The writer describes the general as an arrogant British officer, who have problems performing sexually due to an injury. El-Feky highlighted his mockery of the Mahdi revolution; they believed that their leader was the chosen one, sent by God to end the misery on Earth. According to religious beliefs, El-Mahdi’s mere existence meant that the end of the world was about to occur, which was the main reason for his sarcasm of those fools who believed they knew the timing of the world's end. He was killed by the rebels he mocked.
Saida, a beautiful black girl makes an appearance in the first chapter. The writer describes her beauty with great details. Her beauty is simply magic, and the reader falls in love with both the woman and the character. A fighter, an African version of Amazon women, with features and a body that men would die for, she was raped as a child, swore to learn combat, seduced the man whom she loved into marriage, then eventually her tribe was crushed in a war with another tribe and she was sold to slavery. The fact that tribes fought each other to sell the losing tribe to slave traders was a common practice at the time. Something that is rarely talked about nowadays; nobody wants the shame or the guilt that their ancestors committed.
A good part of the novel takes place in a slave caravan from Sudan to Egypt. The author reveals that most of the population in both Egypt and Sudan refused the abolition of slavery. They thought it was a way of life, and the Islamic religion did not abolish it hence God himself wants slavery to exist. On the other hand the novel reveals the plot of the British Empire in using slavery as an excuse to undermine the Egyptian authority whether in Egypt or in Sudan.
It was among the tools used to prevent Egypt from getting its independence. Their first tool was swamping Egypt in debts using Khedive Ismael's ambition to develop his country to make it comparable to European countries.
The fictional characters are numerous, from a Sudanese slave trader to a Jewish jeweler, an Italian Jewish postman stationed in Sudan, El-Feky was able to describe their backgrounds, the way they became who they are and made most of the events evolving around them a real epic story.
After describing some of the horrors of slavery in a non-graphic way, Saida questions God’s wisdom in creating or accepting injustices, why he created the strong and the weak, the healthy and the ill and why doesn’t he interfere in establishing peace instead of war, in brief why did he create humans in the first place.
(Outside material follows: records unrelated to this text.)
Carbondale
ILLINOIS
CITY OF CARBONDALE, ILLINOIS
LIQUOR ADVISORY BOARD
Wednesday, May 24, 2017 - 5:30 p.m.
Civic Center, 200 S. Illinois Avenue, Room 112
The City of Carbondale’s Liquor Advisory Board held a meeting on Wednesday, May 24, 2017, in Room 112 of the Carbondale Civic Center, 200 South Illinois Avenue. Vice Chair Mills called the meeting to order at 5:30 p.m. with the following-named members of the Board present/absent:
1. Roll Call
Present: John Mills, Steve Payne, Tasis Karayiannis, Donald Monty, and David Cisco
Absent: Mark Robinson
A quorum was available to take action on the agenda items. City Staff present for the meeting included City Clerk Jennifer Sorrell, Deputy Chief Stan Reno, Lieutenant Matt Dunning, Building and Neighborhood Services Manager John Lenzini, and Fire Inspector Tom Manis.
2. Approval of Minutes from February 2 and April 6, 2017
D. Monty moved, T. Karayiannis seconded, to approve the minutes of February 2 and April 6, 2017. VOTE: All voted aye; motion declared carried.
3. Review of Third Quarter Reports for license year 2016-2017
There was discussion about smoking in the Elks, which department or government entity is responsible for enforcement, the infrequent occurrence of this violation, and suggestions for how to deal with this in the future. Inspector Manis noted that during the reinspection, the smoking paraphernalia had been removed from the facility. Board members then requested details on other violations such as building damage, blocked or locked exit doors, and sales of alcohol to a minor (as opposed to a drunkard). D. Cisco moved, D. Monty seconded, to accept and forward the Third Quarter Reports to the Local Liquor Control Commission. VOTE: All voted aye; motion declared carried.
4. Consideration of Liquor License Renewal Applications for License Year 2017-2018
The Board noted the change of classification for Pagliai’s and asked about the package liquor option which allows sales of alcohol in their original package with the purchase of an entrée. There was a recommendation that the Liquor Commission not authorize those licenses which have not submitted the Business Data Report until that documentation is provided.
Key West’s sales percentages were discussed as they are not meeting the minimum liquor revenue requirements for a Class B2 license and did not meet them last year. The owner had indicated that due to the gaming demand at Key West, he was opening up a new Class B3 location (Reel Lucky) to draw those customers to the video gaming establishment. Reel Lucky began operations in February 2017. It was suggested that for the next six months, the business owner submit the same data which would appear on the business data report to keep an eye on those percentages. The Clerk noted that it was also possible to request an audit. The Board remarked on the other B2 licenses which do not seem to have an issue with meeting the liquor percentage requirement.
The answer came in the words of a mystic figure that showed up in one of the stops of the slaves’ caravan: “He created them so that they get the chance to know him, once they know him they will love him, He simply created them because he loves them.” A believer’s answer to the most complicated existentialist questions. He stated that some things are understood by sight, others by insights. Slavery and other injustices are not forgotten by the creator they are just dealt with at a different level that requires clarity, not all humans possess such transparency. The writer shrewdly leaves each reader to reach his/ her own answer regarding the sin of slavery.
El-Feky managed to craft a few love stories within the novel. One between Saida and her husband who died defending her against slave traders, another between the Italian Jew and the daughter of Jewish merchant, even though both were of the same religion Arabs do not let their daughters marry foreigners even if they shared the same religion. Arab Jews shared the same values of societies they lived in despite wanting to create their own country in Palestine. The writer showed some of the arguments that the merchant had with his fellow travellers in the caravan. He was simply defending the rights of the Jews to establish their own country even if it meant kicking out the Palestinians out of their land.
On a parallel line, the writer showed the pressures that the Ottoman Sultan was under to “sell” Palestine to the Zionist movement and his stern refusal of such a humiliating offer. According to the novel the cost was the eventual destruction of the Ottoman Empire.
Without giving up the novel’s surprising conclusion, freedom from slavery if coming through the British Empire was not always accepted by those enslaved. Some saw it as a plot and if given by the occupying forces, they will not be able to keep that freedom. They have to be strong enough to earn it.